Emergency Room Services. Plans that cover emergency room services cannot require preauthorization, cannot bar coverage if the provider is not in-network, and must provide coverage on parity with in-network providers (i.e. the same cost-sharing requirements and the same coverage restrictions) for emergency room services.
Coverage Rescission. Plans cannot rescind (meaning retroactively cancel) an individual participant’s coverage except for fraud or intentional misrepresentation, and cannot prospectively cancel an individual’s coverage without observing certain formalities that normally apply to individual health insurance.
Effective for Plan Years beginning after September 22, 2010 for non-grandfathered plans:
Same as Above. Items 2-5 above apply to non-grandfathered plans.

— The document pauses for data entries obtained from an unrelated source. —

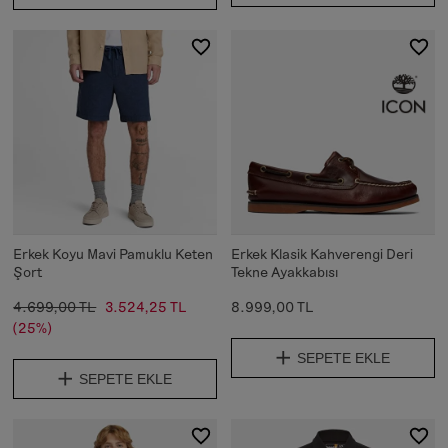
Erkek Koyu Mavi Pamuklu Keten
Erkek Klasik Kahverengi Deri
Şort
Tekne Ayakkabısı
4.699,00 TL
3.524,25 TL
8.999,00 TL
(25%)
SEPETE EKLE
SEPETE EKLE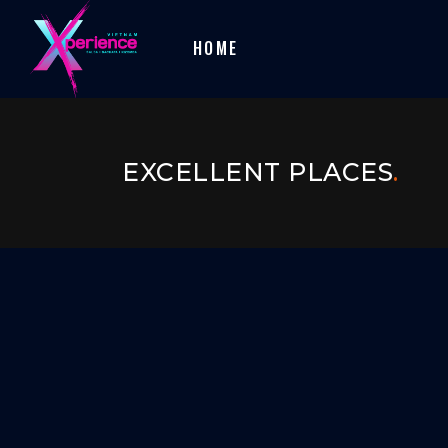
HOME
EXCELLENT PLACES
.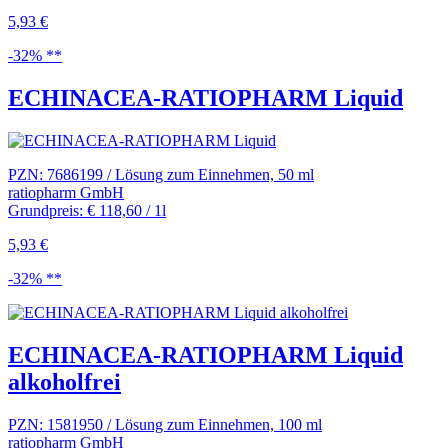
5,93 €
-32% **
ECHINACEA-RATIOPHARM Liquid
PZN: 7686199 / Lösung zum Einnehmen, 50 ml
ratiopharm GmbH
Grundpreis: € 118,60 / 1l
5,93 €
-32% **
ECHINACEA-RATIOPHARM Liquid
alkoholfrei
PZN: 1581950 / Lösung zum Einnehmen, 100 ml
ratiopharm GmbH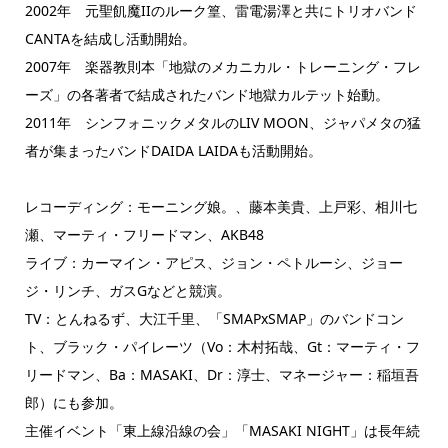
2002年 元聖飢魔IIのルーク篁、雷電湯澤と共にトリオバンド
CANTAを結成し活動開始。
2007年 楽器教則本「地獄のメカニカル・トレーニング・フレ
ーズ」の各著者で結成されたバンド地獄カルテット始動。
2011年 シンフォニックメタルのLIV MOON、ジャパメタの猛
者が集まったバンドDAIDA LAIDAも活動開始。
レコーディング：モーニング娘。、藤本美貴、上戸彩、相川七
瀬、マーティ・フリードマン、AKB48
ライブ：カーマイン・アピス、ジョン・ペトルーシ、ジョー
ジ・リンチ、ガスGなどと競演。
TV：とんねるず、大江千里、「SMAPxSMAP」のバンドコン
ト、ブラック・パイレーツ（Vo：木村拓哉、Gt：マーティ・フ
リードマン、Ba：MASAKI、Dr：淳士、マネージャー：稲垣吾
郎）にも参加。
主催イベント「東上線沿線の会」「MASAKI NIGHT」は長年続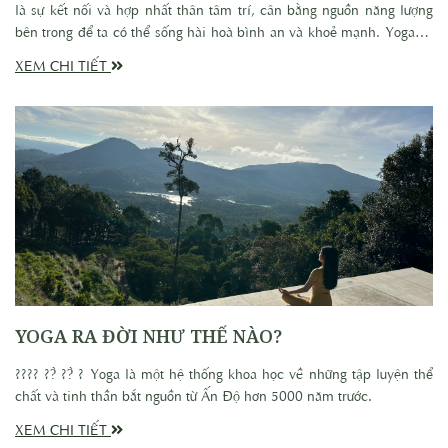
là sự kết nối và hợp nhất thân tâm trí, cân bằng nguồn năng lượng
bên trong để ta có thể sống hài hoà bình an và khoẻ mạnh. Yoga và
Thiền Định vốn không tách rời. Chuyên mục Yoga và Thiền Định
XEM CHI TIẾT
cung cấp những tri thức chuẩn xác về thiền định và Yoga cổ điển
theo triết học Vedanta từ cơ bản đến chuyên sâu, kết hợp với các bài
hướng dẫn thực hành để đem lại sự tập trung, dẻo dai và hiệu quả
toàn diện trong đời sống.
YOGA RA ĐỜI NHƯ THẾ NÀO?
???? ??̀ ??̀ ? Yoga là một hệ thống khoa học về những tập luyện thể
chất và tinh thần bắt nguồn từ Ấn Độ hơn 5000 năm trước.
XEM CHI TIẾT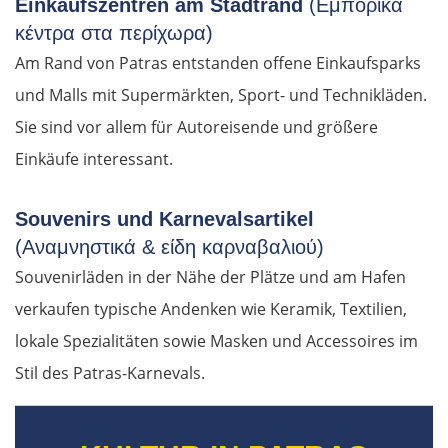
Einkaufszentren am Stadtrand
(Εμπορικά
κέντρα στα περίχωρα)
Am Rand von Patras entstanden offene Einkaufsparks
und Malls mit Supermärkten, Sport- und Technikläden.
Sie sind vor allem für Autoreisende und größere
Einkäufe interessant.
Souvenirs und Karnevalsartikel
(Αναμνηστικά & είδη καρναβαλιού)
Souvenirläden in der Nähe der Plätze und am Hafen
verkaufen typische Andenken wie Keramik, Textilien,
lokale Spezialitäten sowie Masken und Accessoires im
Stil des Patras-Karnevals.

Adult Children Regardless of Other Coverage. Plans that cover dependent children must provide for coverage of children until they reach age 26, regardless of whether the children are the employees’ tax dependents, regardless of whether they are married, and regardless of whether they are eligible for coverage under another employer’s health plan. This applies only to employees’ children, and not to grandchildren.
Non-Discrimination for Insured Plans. The rules of Internal Revenue Code Section 105(h), which impose adverse tax consequences for plans that discriminate in eligibility or benefits in favor of highly compensated individuals, will apply to fully insured plans in addition to the self-insured plans which are already subjected to these non-discrimination rules. Offering lower premium costs to executives than to rank and file employees is one form of discrimination that violates section 105(h). Additionally, limiting coverage under an insured plan to a group that largely includes the high-paid employees and excluding the lower-paid employees will also likely violate section 105(h).
Preventative Care. Plans must offer first-dollar coverage (i.e. no cost-sharing) for certain items of preventative care and certain immunizations.
Out-of-Pocket Limits. The maximum annual participant cost (which includes deductibles, co-pays, and other out-of-pocket expenses) other than premiums and balance billing amounts for non-network providers and non-covered services cannot exceed $5,000 for single coverage and $10,000 for family coverage.
Claims Appeals. Plans must establish an internal claims appeals process that offers more rights to claimants than are currently available, including notice of availability of state health insurance ombudsmen, rights to review files and present evidence and external review.